EXCERPTED TEXT below:
# General Business Category > Business Finance Forum > [Question] Change of shareholders - Which CIPC forms?

## renaldosmit

We have recently registered 2 new directors with our company with CIPC.

Which CIPC forms do I complete in order to allocate ordinary shares to them as they are to be shareholders and directors?

Shares will be transferred from 1 current director to the 2 new ones.

Thanks.

----------


## CLIVE-TRIANGLE

There are no CIPC forms for share transactions.

What you need to do is a deed of transfer, or even an old CM42 as an instrument of transfer. This transfers shares from the old shareholder to the new shareholders.

If you maintain the registers and share certificates, then you should be aware that:
- You can only record the transaction on receipt of the original share certificate (which you then cancel) and the instrument(s) of transfer
- You record same in the Register Of Share Transfers and update the Register of shareholders.
- Remember to pay the STT on the transaction, which is 0.25% of the proceeds.

----------


## BoonEnterprise

Can you assist me with the drafting of a share register? Is there a format to follow? Is there a difference between it and a share certificate?

----------


## Dave A

> Can you assist me with the drafting of a share register? Is there a format to follow? Is there a difference between it and a share certificate?


Given that this would seem to be in your line of work, I have to question your motive in asking the question  :Stick Out Tongue:

----------


## TravisZA

> There are no CIPC forms for share transactions.
End of EXCERPTED TEXT.
RECORDED INFORMATION below:
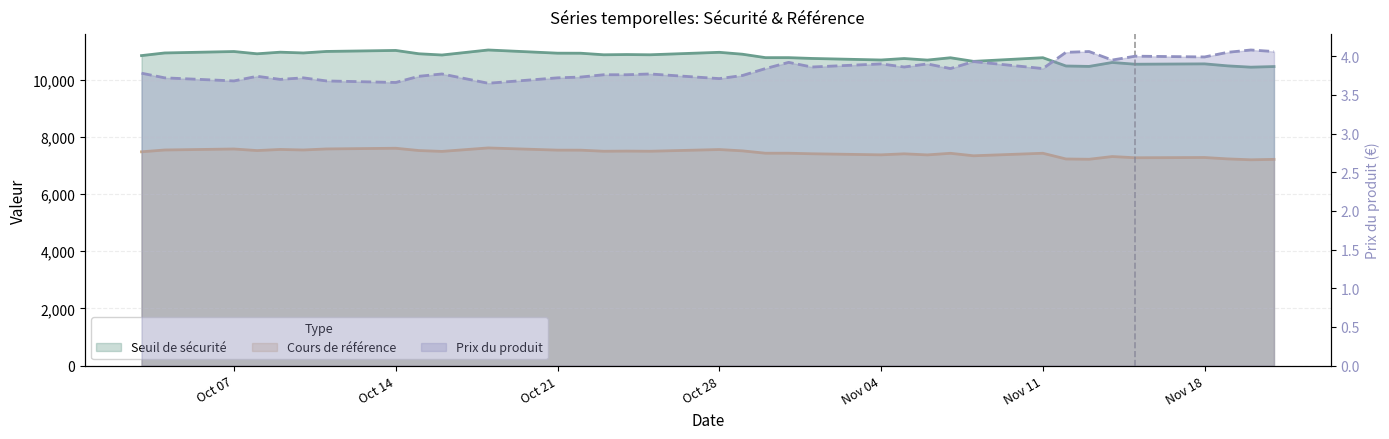

In Prix du produit, how many points are lower than both neighbors (excluding endpoints)?

11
End of RECORDED INFORMATION.
→ WRITTEN TASK
Resume the forum thread about CIPC forms for share transfers, carrying it on from its final line.

→ RESPONSE AREA
> 
> What you need to do is a deed of transfer, or even an old CM42 as an instrument of transfer. This transfers shares from the old shareholder to the new shareholders.
> 
> If you maintain the registers and share certificates, then you should be aware that:
> - You can only record the transaction on receipt of the original share certificate (which you then cancel) and the instrument(s) of transfer
> - You record same in the Register Of Share Transfers and update the Register of shareholders.
> - Remember to pay the STT on the transaction, which is 0.25% of the proceeds.


Hi, I found this old post.

We have a private company and need to amend the Directors and Shareholding. Directors is done online through CIPC so no issue. Is the CM42 still required for the Shareholding change? And then who do I need to lodge the form with?

----------


## Andromeda

The quote is 100% correct. There is nobody that you need to advise or lodge documents with.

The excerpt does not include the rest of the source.